START Records for the task
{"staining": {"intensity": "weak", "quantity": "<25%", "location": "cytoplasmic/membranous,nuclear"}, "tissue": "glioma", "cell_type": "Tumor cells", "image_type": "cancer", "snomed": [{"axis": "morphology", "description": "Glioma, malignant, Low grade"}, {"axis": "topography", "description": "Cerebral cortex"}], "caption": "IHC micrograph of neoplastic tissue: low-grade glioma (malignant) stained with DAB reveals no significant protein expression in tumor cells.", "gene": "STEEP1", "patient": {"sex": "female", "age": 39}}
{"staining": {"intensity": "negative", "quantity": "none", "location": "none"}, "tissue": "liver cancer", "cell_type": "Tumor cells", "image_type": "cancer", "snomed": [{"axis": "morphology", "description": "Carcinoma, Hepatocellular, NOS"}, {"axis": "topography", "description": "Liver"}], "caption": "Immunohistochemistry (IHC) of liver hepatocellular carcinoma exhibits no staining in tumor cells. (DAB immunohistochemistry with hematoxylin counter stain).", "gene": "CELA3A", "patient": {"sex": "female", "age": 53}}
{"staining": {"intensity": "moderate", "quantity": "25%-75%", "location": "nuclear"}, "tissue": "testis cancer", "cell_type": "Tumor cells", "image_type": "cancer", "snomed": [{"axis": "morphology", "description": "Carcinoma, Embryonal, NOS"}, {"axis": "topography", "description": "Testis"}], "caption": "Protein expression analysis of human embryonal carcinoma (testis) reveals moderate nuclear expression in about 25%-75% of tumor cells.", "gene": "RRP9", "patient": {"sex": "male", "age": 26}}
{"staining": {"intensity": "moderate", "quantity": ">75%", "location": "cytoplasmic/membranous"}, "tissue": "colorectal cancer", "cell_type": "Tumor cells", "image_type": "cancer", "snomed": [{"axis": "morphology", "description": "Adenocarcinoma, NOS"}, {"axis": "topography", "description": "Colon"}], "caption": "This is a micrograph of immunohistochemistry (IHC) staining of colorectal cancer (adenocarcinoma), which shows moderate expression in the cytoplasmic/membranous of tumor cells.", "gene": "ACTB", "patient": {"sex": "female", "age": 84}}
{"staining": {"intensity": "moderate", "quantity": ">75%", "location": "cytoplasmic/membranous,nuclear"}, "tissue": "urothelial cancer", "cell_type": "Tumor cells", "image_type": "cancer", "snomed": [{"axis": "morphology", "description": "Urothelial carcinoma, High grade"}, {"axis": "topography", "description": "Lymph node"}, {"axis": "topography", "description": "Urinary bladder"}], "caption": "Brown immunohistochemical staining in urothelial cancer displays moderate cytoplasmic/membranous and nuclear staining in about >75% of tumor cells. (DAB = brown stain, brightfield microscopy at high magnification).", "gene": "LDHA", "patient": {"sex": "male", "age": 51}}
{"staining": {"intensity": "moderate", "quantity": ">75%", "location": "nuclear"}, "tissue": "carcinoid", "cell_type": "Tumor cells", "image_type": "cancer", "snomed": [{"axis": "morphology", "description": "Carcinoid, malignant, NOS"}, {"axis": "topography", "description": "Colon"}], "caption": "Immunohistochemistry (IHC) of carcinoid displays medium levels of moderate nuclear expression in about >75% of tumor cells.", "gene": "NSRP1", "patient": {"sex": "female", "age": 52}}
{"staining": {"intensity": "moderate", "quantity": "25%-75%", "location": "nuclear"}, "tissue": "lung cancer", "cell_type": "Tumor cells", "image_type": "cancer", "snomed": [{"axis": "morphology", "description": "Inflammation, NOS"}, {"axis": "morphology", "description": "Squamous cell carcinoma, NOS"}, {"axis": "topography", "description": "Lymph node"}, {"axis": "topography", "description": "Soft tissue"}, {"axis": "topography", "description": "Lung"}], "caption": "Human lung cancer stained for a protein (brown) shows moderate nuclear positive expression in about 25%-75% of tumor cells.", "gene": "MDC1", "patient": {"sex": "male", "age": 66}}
END Records for the task
§ What needs to be done:
Every entry above has to be returned exactly as written.

§ The answer:
{"staining": {"intensity": "weak", "quantity": "<25%", "location": "cytoplasmic/membranous,nuclear"}, "tissue": "glioma", "cell_type": "Tumor cells", "image_type": "cancer", "snomed": [{"axis": "morphology", "description": "Glioma, malignant, Low grade"}, {"axis": "topography", "description": "Cerebral cortex"}], "caption": "IHC micrograph of neoplastic tissue: low-grade glioma (malignant) stained with DAB reveals no significant protein expression in tumor cells.", "gene": "STEEP1", "patient": {"sex": "female", "age": 39}}
{"staining": {"intensity": "negative", "quantity": "none", "location": "none"}, "tissue": "liver cancer", "cell_type": "Tumor cells", "image_type": "cancer", "snomed": [{"axis": "morphology", "description": "Carcinoma, Hepatocellular, NOS"}, {"axis": "topography", "description": "Liver"}], "caption": "Immunohistochemistry (IHC) of liver hepatocellular carcinoma exhibits no staining in tumor cells. (DAB immunohistochemistry with hematoxylin counter stain).", "gene": "CELA3A", "patient": {"sex": "female", "age": 53}}
{"staining": {"intensity": "moderate", "quantity": "25%-75%", "location": "nuclear"}, "tissue": "testis cancer", "cell_type": "Tumor cells", "image_type": "cancer", "snomed": [{"axis": "morphology", "description": "Carcinoma, Embryonal, NOS"}, {"axis": "topography", "description": "Testis"}], "caption": "Protein expression analysis of human embryonal carcinoma (testis) reveals moderate nuclear expression in about 25%-75% of tumor cells.", "gene": "RRP9", "patient": {"sex": "male", "age": 26}}
{"staining": {"intensity": "moderate", "quantity": ">75%", "location": "cytoplasmic/membranous"}, "tissue": "colorectal cancer", "cell_type": "Tumor cells", "image_type": "cancer", "snomed": [{"axis": "morphology", "description": "Adenocarcinoma, NOS"}, {"axis": "topography", "description": "Colon"}], "caption": "This is a micrograph of immunohistochemistry (IHC) staining of colorectal cancer (adenocarcinoma), which shows moderate expression in the cytoplasmic/membranous of tumor cells.", "gene": "ACTB", "patient": {"sex": "female", "age": 84}}
{"staining": {"intensity": "moderate", "quantity": ">75%", "location": "cytoplasmic/membranous,nuclear"}, "tissue": "urothelial cancer", "cell_type": "Tumor cells", "image_type": "cancer", "snomed": [{"axis": "morphology", "description": "Urothelial carcinoma, High grade"}, {"axis": "topography", "description": "Lymph node"}, {"axis": "topography", "description": "Urinary bladder"}], "caption": "Brown immunohistochemical staining in urothelial cancer displays moderate cytoplasmic/membranous and nuclear staining in about >75% of tumor cells. (DAB = brown stain, brightfield microscopy at high magnification).", "gene": "LDHA", "patient": {"sex": "male", "age": 51}}
{"staining": {"intensity": "moderate", "quantity": ">75%", "location": "nuclear"}, "tissue": "carcinoid", "cell_type": "Tumor cells", "image_type": "cancer", "snomed": [{"axis": "morphology", "description": "Carcinoid, malignant, NOS"}, {"axis": "topography", "description": "Colon"}], "caption": "Immunohistochemistry (IHC) of carcinoid displays medium levels of moderate nuclear expression in about >75% of tumor cells.", "gene": "NSRP1", "patient": {"sex": "female", "age": 52}}
{"staining": {"intensity": "moderate", "quantity": "25%-75%", "location": "nuclear"}, "tissue": "lung cancer", "cell_type": "Tumor cells", "image_type": "cancer", "snomed": [{"axis": "morphology", "description": "Inflammation, NOS"}, {"axis": "morphology", "description": "Squamous cell carcinoma, NOS"}, {"axis": "topography", "description": "Lymph node"}, {"axis": "topography", "description": "Soft tissue"}, {"axis": "topography", "description": "Lung"}], "caption": "Human lung cancer stained for a protein (brown) shows moderate nuclear positive expression in about 25%-75% of tumor cells.", "gene": "MDC1", "patient": {"sex": "male", "age": 66}}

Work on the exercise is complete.